■ WORK TO BE COMPLETED ■
Would you please retype, exactly, the lines of the listing below between the line with "Derudover findes der" and the line with "39 | 0.5% | 7%", inclusive?

<<<<

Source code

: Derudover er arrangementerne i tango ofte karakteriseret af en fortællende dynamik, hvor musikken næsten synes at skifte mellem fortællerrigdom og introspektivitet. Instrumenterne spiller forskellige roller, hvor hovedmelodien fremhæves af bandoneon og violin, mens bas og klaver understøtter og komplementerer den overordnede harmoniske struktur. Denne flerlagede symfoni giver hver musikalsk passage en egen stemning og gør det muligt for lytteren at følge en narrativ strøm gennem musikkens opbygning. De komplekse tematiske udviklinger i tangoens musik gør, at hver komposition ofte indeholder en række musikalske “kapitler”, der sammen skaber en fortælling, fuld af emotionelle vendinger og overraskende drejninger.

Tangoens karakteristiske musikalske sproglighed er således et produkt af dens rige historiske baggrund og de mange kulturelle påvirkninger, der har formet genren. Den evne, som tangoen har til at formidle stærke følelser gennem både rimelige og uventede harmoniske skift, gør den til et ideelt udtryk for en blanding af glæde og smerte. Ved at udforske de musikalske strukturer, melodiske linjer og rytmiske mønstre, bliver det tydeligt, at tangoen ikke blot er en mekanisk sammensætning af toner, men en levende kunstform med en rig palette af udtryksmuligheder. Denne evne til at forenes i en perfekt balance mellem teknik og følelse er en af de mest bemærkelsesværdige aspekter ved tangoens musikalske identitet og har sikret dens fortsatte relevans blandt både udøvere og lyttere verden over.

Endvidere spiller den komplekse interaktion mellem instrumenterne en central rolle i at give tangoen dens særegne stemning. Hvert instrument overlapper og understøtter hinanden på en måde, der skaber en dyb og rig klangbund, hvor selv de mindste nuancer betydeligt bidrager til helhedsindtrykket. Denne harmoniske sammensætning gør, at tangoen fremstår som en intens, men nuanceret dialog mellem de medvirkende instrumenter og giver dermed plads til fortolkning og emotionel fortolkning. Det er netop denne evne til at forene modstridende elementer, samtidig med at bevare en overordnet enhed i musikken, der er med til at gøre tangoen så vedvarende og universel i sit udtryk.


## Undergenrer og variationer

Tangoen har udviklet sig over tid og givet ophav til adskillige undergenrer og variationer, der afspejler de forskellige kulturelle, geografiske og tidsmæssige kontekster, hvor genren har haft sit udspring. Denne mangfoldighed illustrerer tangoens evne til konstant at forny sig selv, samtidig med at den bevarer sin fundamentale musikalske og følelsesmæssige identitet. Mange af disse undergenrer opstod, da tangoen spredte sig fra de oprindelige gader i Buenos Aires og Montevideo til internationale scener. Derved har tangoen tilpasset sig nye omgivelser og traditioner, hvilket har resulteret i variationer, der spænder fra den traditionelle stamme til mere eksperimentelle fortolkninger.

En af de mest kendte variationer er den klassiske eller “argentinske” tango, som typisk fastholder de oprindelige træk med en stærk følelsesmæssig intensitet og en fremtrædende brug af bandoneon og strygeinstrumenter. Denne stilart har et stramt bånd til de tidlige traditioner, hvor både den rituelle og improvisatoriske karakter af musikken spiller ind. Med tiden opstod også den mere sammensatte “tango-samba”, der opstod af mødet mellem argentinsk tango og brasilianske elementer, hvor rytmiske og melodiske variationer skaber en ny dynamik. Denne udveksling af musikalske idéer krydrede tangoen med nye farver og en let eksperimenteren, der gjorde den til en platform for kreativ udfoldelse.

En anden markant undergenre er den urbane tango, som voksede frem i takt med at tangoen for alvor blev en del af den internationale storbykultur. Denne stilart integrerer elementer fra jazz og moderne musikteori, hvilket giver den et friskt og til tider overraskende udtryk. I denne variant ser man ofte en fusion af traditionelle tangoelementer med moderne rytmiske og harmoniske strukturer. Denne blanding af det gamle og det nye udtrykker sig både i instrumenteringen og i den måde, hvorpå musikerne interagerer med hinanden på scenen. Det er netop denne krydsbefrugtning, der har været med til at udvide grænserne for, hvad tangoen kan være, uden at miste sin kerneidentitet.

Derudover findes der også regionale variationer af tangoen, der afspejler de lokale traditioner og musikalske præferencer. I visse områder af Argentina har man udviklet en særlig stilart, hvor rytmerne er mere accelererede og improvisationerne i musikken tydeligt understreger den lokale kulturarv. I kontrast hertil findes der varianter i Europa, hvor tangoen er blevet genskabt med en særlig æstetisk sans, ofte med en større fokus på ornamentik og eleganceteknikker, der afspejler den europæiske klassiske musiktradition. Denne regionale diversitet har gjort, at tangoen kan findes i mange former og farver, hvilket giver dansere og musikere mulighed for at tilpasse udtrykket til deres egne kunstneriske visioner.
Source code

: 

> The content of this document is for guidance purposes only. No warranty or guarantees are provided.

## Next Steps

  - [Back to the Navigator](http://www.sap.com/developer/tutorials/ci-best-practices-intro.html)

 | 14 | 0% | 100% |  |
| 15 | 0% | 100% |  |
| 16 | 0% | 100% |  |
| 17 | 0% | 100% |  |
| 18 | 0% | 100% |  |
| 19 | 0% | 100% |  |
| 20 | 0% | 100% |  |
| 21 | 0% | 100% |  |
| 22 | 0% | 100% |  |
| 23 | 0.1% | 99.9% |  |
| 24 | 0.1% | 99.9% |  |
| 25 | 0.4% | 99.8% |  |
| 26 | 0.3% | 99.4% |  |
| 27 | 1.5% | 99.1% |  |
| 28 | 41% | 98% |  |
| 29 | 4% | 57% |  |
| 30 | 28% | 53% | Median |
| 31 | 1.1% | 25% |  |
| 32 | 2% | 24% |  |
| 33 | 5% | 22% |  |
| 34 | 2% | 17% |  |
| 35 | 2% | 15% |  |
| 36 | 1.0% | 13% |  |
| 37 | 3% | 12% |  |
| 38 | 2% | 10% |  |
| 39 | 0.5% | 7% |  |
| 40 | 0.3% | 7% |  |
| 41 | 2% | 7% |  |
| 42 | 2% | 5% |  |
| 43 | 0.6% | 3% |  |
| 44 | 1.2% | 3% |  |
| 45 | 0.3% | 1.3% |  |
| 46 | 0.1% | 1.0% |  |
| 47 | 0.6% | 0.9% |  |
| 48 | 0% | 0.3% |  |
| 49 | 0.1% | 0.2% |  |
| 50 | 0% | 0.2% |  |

>>>>

■ EXERCISE OUTPUT ■
Derudover findes der også regionale variationer af tangoen, der afspejler de lokale traditioner og musikalske præferencer. I visse områder af Argentina har man udviklet en særlig stilart, hvor rytmerne er mere accelererede og improvisationerne i musikken tydeligt understreger den lokale kulturarv. I kontrast hertil findes der varianter i Europa, hvor tangoen er blevet genskabt med en særlig æstetisk sans, ofte med en større fokus på ornamentik og eleganceteknikker, der afspejler den europæiske klassiske musiktradition. Denne regionale diversitet har gjort, at tangoen kan findes i mange former og farver, hvilket giver dansere og musikere mulighed for at tilpasse udtrykket til deres egne kunstneriske visioner.
Source code

: 

> The content of this document is for guidance purposes only. No warranty or guarantees are provided.

## Next Steps

  - [Back to the Navigator](http://www.sap.com/developer/tutorials/ci-best-practices-intro.html)

 | 14 | 0% | 100% |  |
| 15 | 0% | 100% |  |
| 16 | 0% | 100% |  |
| 17 | 0% | 100% |  |
| 18 | 0% | 100% |  |
| 19 | 0% | 100% |  |
| 20 | 0% | 100% |  |
| 21 | 0% | 100% |  |
| 22 | 0% | 100% |  |
| 23 | 0.1% | 99.9% |  |
| 24 | 0.1% | 99.9% |  |
| 25 | 0.4% | 99.8% |  |
| 26 | 0.3% | 99.4% |  |
| 27 | 1.5% | 99.1% |  |
| 28 | 41% | 98% |  |
| 29 | 4% | 57% |  |
| 30 | 28% | 53% | Median |
| 31 | 1.1% | 25% |  |
| 32 | 2% | 24% |  |
| 33 | 5% | 22% |  |
| 34 | 2% | 17% |  |
| 35 | 2% | 15% |  |
| 36 | 1.0% | 13% |  |
| 37 | 3% | 12% |  |
| 38 | 2% | 10% |  |
| 39 | 0.5% | 7% |  |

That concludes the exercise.